La stabilité financière de cette nation ouest-africaine a, toutefois, été ébranlée par une crise énergétique persistante qui a entraîné des pertes d’emplois et des mouvements de protestation massifs.

Les autorités invoquent les faibles niveaux d’eau au barrage hydroélectrique d’Akosombo – principal fournisseur d’énergie du Ghana – et les pénuries de gaz empêchant l’alimentation correcte des centrales thermiques du pays parmi les principales causes d’une crise qui a vu le jour en 2006 mais qui s’est intensifiée au cours des deux dernières années.

Certains observateurs imputent aussi les coupures d’électricité, ou dumsors comme on les appelle localement, à la vétusté des équipements et des infrastructures des trois centrales électriques du pays, ainsi qu’à une demande énergétique nettement au-dessus de la capacité d’approvisionnement.

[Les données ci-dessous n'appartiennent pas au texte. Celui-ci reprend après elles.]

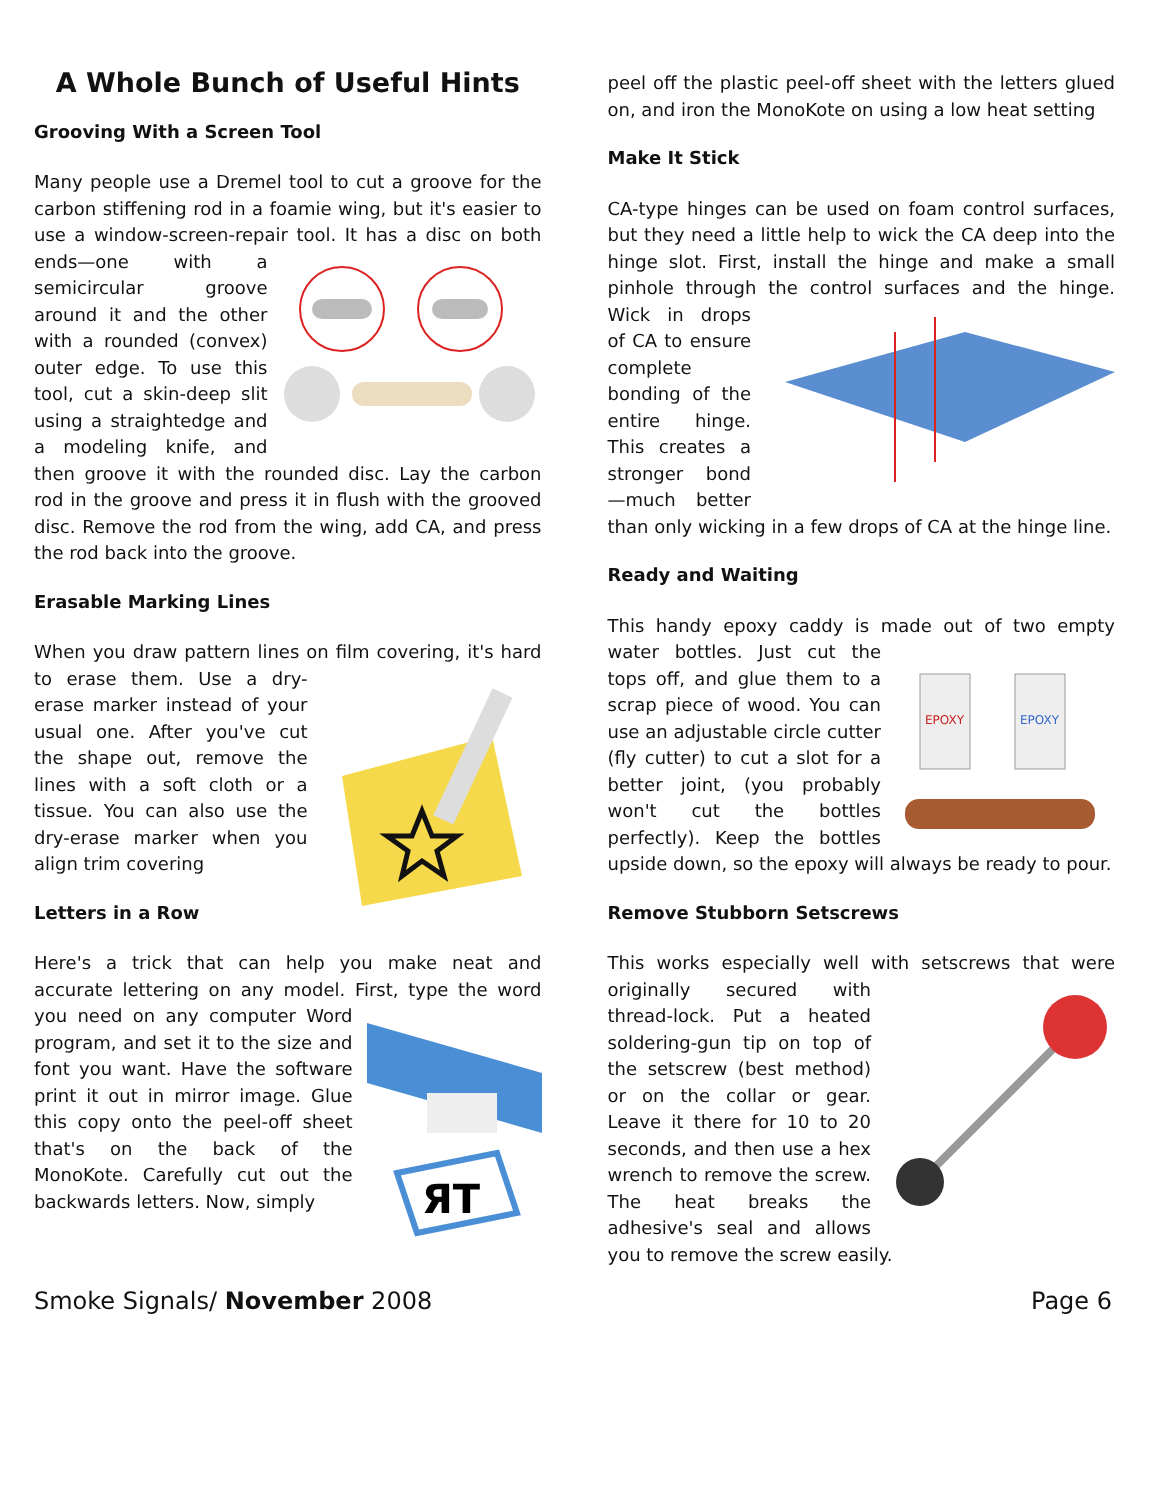A Whole Bunch of Useful Hints
Grooving With a Screen Tool
Many people use a Dremel tool to cut a groove for the carbon stiffening rod in a foamie wing, but it's easier to use a window-screen-repair tool. It has a disc on both ends—one with a semicircular groove around it and the other with a rounded (convex) outer edge. To use this tool, cut a skin-deep slit using a straightedge and a modeling knife, and then groove it with the rounded disc. Lay the carbon rod in the groove and press it in flush with the grooved disc. Remove the rod from the wing, add CA, and press the rod back into the groove.
Erasable Marking Lines
When you draw pattern lines on film covering, it's hard to erase them. Use a dry-erase marker instead of your usual one. After you've cut the shape out, remove the lines with a soft cloth or a tissue. You can also use the dry-erase marker when you align trim covering
Letters in a Row
Here's a trick that can help you make neat and accurate lettering on any model. First,
ЯT
type the word you need on any computer Word program, and set it to the size and font you want. Have the software print it out in mirror image. Glue this copy onto the peel-off sheet that's on the back of the MonoKote. Carefully cut out the backwards letters. Now, simply
peel off the plastic peel-off sheet with the letters glued on, and iron the MonoKote on using a low heat setting
Make It Stick
CA-type hinges can be used on foam control surfaces, but they need a little help to wick the CA deep into the hinge slot. First, install the hinge and make a small pinhole through the control surfaces and the hinge. Wick in drops of CA to ensure complete bonding of the entire hinge. This creates a stronger bond—much better than only wicking in a few drops of CA at the hinge line.
Ready and Waiting
This handy epoxy caddy is made out of two empty water bottles. Just cut the
EPOXY
EPOXY
tops off, and glue them to a scrap piece of wood. You can use an adjustable circle cutter (fly cutter) to cut a slot for a better joint, (you probably won't cut the bottles perfectly). Keep the bottles upside down, so the epoxy will always be ready to pour.
Remove Stubborn Setscrews
This works especially well with setscrews that were originally secured with thread-lock. Put a heated soldering-gun tip on top of the setscrew (best method) or on the collar or gear. Leave it there for 10 to 20 seconds, and then use a hex wrench to remove the screw. The heat breaks the adhesive's seal and allows you to remove the screw easily.
Smoke Signals/ November 2008 Page 6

En février, la compagnie électrique nationale du Ghana (ECG) a introduit une grille de rationnement de l’électricité et à présent, des périodes de coupure de 24 heures sont suivies de 12 heures d’approvisionnement électrique.

L’Association of Ghana Industries (AGI) a plaidé auprès de l’ECG pour que des pôles industriels importants comme Tema et Accra North soient exemptés de la grille de rationnement mais le principal distributeur d’électricité du pays maintient que l’électricité disponible est insuffisante pour satisfaire la demande de l’industrie.

L’AGI, dont les membres sont majoritairement des industriels, s’est elle aussi amèrement plainte de la crise énergétique suite à la baisse marquée de la production au cours du dernier trimestre.

Des entreprises de premier plan comme Coca-Cola, Cadbury Ghana et l’entreprise de matériaux de construction Mantrac ont même commencé à réduire leurs effectifs.

D’après James Asare-Adjei, président de la l’AGI : « La situation est critique et il revient aux dirigeants de l’Electricity Company of Ghana, de la Volta River Authority (VRA) et de la Ghana Grid Company (GRIDCO) d’y remédier, pour éviter d’anéantir nos industries. »

 

Menace de nouvelles réductions d’effectifs

Cependant, la menace de nouvelles réductions d’effectifs pend au nez des travailleurs ghanéens.

D’après Solomon Kotei, secrétaire général de l’Industrial and Commercial Workers Union (ICU), « plus de 60 entreprises devraient faire l’objet de fermetures temporaires et d’autres seront fermées définitivement ».

L’ICU a aussi laissé entendre que « plus de 2000 travailleurs risquaient de perdre leur emploi d’ici fin juin 2015, faute d’une amélioration dans le secteur commercial. »

Les petites et moyennes entreprises (PME) n’échappent pas, elles non plus, au fléau de la crise énergétique.

Pour pouvoir continuer de fonctionner, une majorité d’entreprises, surtout dans le secteur des services, a recours à des groupes électrogènes coûteux, bruyants et nuisibles à l’environnement.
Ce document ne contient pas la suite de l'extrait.